The MSA is dominated by the presence of Virginia Tech and Radford University. The area, known as the New River Valley (or NRV), has experienced tremendous growth in the last twenty years and continues to be among the fastest growing areas in Virginia. It is bordered by the Allegheny Mountains to the North and the Blue Ridge Mountains to the South, with the New River flowing through the valley itself. The central communities in the area consist of two towns and one city; state law draws a sharp distinction between cities, which are completely separate from counties, and towns, which are contained within counties. Blacksburg, the larger of the towns, is home to Virginia Tech, while Radford, the only city in the group, is home to Radford University. Christiansburg, a town which lies between Blacksburg and Radford, is the Montgomery County county seat and home to a branch of the New River Community College as well as hundreds of stores and restaurants and a historic downtown.

==MSA components==
Note: Since a state constitutional change in 1871, all cities in Virginia are independent cities that are not located in any county.
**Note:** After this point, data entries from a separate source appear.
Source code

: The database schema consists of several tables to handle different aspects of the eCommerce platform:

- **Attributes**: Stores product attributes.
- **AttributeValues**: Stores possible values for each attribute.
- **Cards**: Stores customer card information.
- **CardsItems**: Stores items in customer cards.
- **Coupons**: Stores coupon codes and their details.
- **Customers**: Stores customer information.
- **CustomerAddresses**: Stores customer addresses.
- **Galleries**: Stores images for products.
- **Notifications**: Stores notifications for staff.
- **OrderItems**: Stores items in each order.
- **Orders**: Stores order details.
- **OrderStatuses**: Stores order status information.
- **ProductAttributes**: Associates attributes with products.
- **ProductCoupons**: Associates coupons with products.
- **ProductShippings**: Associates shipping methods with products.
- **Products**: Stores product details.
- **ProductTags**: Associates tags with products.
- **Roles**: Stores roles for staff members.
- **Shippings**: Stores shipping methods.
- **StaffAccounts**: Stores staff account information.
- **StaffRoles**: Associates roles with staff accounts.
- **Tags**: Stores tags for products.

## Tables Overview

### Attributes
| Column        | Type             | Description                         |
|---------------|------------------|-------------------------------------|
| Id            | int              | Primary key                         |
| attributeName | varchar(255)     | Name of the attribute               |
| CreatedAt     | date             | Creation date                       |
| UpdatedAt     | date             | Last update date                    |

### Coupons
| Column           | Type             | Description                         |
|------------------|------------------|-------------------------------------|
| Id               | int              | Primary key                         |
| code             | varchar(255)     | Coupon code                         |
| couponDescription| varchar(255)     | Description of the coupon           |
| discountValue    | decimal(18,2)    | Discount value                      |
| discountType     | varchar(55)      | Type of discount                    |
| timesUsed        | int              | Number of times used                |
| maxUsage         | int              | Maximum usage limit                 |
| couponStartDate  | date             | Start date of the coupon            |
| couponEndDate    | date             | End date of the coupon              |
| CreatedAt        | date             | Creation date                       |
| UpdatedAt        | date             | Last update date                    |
The OMB considers these independent cities to be county-equivalents for the purpose of defining MSAs in Virginia.

Three counties and one independent city are included in the Blacksburg-Christiansburg Metropolitan Statistical Area.

- Counties
  - Giles
  - Montgomery
  - Pulaski
- Independent Cities
  - Radford

==Communities==

===Places with more than 35,000 inhabitants===
- Blacksburg (Principal city)

===Places with 10,000 to 30,000 inhabitants===
- Christiansburg (Principal city)
- Radford (Principal city)

===Places with 1,000 to 10,000 inhabitants===
- Dublin
- Elliston-Lafayette (census-designated place)
- Fairlawn (census-designated place)
- Merrimac (census-designated place)
- Narrows
- Pearisburg
- Pembroke
- Pulaski
- Shawsville (census-designated place)

===Places with fewer than 1,000 inhabitants===
- Belview (census-designated place)
- Glen Lyn
- Rich Creek

===Unincorporated places===
| *Alleghany Springs *Bradshaw (partial) *Childress *Eggleston *Ellett *Goldbond *Graysontown *Hiwassee *Hoges Chapel *Ironto *Kimballton | *Long Shop *Lusters Gate *Maybrook *McCoy *McDonalds Mill *Newport *New River *Pilot *Prices Fork *Prospectdale *Riner | *Ripplemead *Rogers *Staffordsville *Sugar Grove *Tom's Creek *Vicker *Walton *White Gate *Yellow Sulphur Springs |

==Demographics==
As of the census of 2000, there were 151,272 people, 58,443 households, and 34,881 families residing within the MSA. The racial makeup of the MSA was 91.24% White, 4.34% African American, 0.18% Native American, 2.44% Asian, 0.03% Pacific Islander, 0.50% from other races, and 1.28% from two or more races. Hispanics or Latinos of any race were 1.29% of the population.

The median income for a household in the MSA was $31,446, and the median income for a family was $44,478. Males had a median income of $32,377 versus $22,605 for females. The per capita income for the MSA was $17,184.